Valuations, however, are not as compelling for emerging market stocks as compared to two years ago. Some “bubbles” are forming in China and Brazil.
According to Montreal-based Bank Credit Analyst (BCA), emerging markets now trade at about a 40% discount to major markets compared to almost 90% twelve years ago when the Asian currency crisis pummeled the sector. Still, a 40% discount is pretty attractive, especially when combined with superior growth rates, far lower net debt-to-GDP ratios and for the most, trade and budget balances in surplus, unlike the West.
Emerging market bonds remain expensive and should be avoided. The biggest bond markets in this sector – dominated by Brazil and Mexico – are overheating as spreads have crashed over the last several years. With several emerging market central banks now in the process of tightening the best strategy is to avoid domestic bond markets and over-weight equities. Inflation, not deflation, is a primary concern in these markets with the significant exception of China.

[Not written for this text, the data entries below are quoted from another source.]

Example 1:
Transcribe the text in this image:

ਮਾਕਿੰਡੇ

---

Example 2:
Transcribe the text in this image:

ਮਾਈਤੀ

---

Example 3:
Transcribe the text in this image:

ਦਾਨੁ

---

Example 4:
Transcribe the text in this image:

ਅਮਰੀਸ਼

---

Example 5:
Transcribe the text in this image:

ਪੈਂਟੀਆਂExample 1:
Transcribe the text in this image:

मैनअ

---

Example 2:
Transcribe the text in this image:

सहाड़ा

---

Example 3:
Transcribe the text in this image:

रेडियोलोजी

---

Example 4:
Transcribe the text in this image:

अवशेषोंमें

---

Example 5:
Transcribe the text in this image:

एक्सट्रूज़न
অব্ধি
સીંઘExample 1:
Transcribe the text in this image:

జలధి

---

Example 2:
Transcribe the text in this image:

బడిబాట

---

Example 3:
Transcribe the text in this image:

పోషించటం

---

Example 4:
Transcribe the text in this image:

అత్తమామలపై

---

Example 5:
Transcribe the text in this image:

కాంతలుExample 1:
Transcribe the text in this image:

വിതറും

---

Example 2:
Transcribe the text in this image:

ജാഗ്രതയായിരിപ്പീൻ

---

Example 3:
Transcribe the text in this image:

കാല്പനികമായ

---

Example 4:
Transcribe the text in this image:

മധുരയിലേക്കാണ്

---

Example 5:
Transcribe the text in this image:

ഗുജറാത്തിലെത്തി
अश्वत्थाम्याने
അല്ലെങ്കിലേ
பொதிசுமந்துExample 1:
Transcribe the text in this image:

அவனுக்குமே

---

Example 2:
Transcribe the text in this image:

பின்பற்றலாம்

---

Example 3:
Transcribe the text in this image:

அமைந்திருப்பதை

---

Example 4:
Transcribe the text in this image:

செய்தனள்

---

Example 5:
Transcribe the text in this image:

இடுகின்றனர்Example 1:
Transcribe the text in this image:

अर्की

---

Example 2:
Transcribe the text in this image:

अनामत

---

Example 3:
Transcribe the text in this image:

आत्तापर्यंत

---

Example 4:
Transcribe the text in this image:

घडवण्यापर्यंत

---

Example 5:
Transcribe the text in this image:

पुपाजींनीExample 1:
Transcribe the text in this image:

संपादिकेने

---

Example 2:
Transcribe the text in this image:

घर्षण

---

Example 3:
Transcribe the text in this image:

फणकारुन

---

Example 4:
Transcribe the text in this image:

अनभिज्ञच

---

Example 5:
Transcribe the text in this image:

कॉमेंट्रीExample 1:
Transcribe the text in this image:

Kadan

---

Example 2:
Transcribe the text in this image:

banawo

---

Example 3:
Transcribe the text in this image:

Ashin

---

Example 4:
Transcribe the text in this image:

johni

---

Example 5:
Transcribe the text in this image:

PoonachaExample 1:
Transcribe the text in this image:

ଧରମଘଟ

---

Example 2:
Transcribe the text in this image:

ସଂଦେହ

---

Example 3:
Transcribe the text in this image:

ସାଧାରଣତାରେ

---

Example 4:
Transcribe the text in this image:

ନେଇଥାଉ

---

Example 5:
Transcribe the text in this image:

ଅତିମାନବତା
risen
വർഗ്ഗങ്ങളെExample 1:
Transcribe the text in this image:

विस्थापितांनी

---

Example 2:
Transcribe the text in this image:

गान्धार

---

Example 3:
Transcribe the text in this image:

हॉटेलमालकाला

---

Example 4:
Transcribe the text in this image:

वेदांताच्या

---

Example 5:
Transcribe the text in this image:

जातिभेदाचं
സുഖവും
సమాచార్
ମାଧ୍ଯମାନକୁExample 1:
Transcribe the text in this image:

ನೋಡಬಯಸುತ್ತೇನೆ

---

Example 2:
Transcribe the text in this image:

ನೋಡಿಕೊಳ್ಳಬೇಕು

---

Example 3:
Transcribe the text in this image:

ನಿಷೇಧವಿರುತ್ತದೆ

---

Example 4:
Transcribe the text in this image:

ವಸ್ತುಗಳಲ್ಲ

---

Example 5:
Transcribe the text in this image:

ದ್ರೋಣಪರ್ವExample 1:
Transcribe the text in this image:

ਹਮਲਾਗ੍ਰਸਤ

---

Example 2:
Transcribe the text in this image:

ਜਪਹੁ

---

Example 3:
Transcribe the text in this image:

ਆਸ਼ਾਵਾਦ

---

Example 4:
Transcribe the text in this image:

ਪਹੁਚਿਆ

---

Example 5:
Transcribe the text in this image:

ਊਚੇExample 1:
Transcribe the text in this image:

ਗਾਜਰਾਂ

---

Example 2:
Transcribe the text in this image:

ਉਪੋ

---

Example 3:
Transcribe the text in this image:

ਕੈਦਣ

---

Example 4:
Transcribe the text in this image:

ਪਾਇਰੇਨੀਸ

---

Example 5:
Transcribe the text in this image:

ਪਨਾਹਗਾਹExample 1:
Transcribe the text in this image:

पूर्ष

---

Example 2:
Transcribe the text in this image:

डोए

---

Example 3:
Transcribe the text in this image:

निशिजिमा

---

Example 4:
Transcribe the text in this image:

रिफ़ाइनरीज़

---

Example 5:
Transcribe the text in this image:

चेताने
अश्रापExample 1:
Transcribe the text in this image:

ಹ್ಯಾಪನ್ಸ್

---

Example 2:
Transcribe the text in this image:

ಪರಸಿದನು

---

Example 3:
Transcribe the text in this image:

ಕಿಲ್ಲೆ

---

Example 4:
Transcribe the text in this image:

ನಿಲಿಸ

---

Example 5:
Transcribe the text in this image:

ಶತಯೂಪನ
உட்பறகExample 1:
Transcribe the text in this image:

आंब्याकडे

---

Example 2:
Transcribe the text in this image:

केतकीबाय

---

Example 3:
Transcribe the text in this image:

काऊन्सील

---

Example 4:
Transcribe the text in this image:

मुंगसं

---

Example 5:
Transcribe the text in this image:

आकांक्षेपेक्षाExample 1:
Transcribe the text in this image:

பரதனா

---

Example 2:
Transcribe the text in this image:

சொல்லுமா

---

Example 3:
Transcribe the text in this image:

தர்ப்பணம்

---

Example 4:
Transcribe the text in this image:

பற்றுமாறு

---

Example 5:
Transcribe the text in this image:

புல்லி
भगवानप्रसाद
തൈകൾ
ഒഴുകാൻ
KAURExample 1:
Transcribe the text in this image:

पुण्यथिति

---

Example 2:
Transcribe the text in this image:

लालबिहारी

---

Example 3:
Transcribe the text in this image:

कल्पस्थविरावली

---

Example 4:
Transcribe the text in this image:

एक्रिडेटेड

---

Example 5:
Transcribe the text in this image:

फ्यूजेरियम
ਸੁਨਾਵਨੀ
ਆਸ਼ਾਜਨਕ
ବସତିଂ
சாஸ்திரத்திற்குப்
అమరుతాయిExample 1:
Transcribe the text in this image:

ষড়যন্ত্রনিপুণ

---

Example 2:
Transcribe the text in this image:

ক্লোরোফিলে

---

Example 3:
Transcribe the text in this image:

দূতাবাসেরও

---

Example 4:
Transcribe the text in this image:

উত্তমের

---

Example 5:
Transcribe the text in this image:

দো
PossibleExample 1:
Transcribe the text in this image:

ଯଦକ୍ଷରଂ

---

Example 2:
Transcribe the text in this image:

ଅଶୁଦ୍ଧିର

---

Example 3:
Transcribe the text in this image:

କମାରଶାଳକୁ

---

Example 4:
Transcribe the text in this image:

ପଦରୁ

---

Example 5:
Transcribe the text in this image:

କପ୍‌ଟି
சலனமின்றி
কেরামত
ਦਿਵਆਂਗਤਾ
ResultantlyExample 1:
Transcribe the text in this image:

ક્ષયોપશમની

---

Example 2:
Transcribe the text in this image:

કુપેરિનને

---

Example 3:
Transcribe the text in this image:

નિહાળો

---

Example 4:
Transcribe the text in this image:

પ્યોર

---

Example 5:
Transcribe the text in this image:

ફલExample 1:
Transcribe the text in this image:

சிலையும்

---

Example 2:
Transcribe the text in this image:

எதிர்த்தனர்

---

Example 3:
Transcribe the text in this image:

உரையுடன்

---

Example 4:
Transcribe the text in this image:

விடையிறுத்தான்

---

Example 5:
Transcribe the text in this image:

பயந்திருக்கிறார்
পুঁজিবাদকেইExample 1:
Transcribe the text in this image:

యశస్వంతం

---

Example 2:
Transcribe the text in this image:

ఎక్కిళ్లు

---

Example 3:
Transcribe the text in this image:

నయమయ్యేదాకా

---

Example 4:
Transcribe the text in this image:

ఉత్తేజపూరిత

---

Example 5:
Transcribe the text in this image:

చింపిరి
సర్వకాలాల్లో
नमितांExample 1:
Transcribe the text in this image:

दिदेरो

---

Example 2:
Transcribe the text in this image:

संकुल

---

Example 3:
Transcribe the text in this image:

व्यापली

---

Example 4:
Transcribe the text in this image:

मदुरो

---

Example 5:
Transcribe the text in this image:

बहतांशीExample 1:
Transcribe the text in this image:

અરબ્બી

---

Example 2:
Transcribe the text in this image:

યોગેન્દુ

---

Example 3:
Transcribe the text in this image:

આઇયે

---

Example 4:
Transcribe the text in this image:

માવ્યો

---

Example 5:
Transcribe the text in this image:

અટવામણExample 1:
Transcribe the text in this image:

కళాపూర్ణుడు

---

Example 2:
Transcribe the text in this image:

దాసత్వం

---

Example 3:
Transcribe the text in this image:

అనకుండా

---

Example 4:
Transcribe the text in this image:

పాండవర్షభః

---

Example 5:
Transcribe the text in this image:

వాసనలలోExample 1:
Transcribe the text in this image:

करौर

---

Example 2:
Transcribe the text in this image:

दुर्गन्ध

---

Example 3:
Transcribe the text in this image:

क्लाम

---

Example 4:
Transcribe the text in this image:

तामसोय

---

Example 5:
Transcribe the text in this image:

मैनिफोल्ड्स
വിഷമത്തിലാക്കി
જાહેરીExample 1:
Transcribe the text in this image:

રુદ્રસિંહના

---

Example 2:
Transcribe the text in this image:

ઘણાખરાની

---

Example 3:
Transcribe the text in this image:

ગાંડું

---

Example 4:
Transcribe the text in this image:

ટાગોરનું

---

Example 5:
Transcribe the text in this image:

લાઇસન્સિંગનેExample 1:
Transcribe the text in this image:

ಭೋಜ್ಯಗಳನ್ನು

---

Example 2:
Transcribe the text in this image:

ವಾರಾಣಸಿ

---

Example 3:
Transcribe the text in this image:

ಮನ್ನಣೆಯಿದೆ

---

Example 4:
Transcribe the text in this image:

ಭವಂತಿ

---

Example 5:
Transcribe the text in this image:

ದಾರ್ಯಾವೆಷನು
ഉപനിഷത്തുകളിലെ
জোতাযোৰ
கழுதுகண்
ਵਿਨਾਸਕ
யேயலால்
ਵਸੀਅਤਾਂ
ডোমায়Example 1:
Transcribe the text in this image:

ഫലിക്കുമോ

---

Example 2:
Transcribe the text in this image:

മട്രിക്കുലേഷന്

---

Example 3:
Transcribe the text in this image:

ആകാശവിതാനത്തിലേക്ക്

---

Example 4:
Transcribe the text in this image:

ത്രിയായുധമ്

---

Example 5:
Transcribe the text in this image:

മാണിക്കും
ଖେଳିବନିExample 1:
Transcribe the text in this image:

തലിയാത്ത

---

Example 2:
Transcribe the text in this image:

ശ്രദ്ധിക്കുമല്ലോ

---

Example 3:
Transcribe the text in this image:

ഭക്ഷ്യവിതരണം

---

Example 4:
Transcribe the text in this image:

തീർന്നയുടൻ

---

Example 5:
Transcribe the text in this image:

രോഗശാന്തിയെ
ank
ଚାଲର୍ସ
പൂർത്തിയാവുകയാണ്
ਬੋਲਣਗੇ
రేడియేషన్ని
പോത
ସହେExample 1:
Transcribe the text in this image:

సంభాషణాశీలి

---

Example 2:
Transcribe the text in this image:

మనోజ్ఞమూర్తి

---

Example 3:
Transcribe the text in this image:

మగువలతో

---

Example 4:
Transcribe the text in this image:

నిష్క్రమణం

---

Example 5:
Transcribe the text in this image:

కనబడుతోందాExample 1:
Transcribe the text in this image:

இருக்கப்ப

The primary trend for emerging markets remains bullish. In up markets, the asset class tends to provide greater alpha or excess return while in down markets they do fall harder than the major economies. The Fed has been a good friend to this exciting sector as the dollar has remained cheap and interest rates the lowest since the 1950s. Some “bubbles” are forming and others are in the process of being liquidated – mainly in Chinese real estate. Overall, the trend is bullish.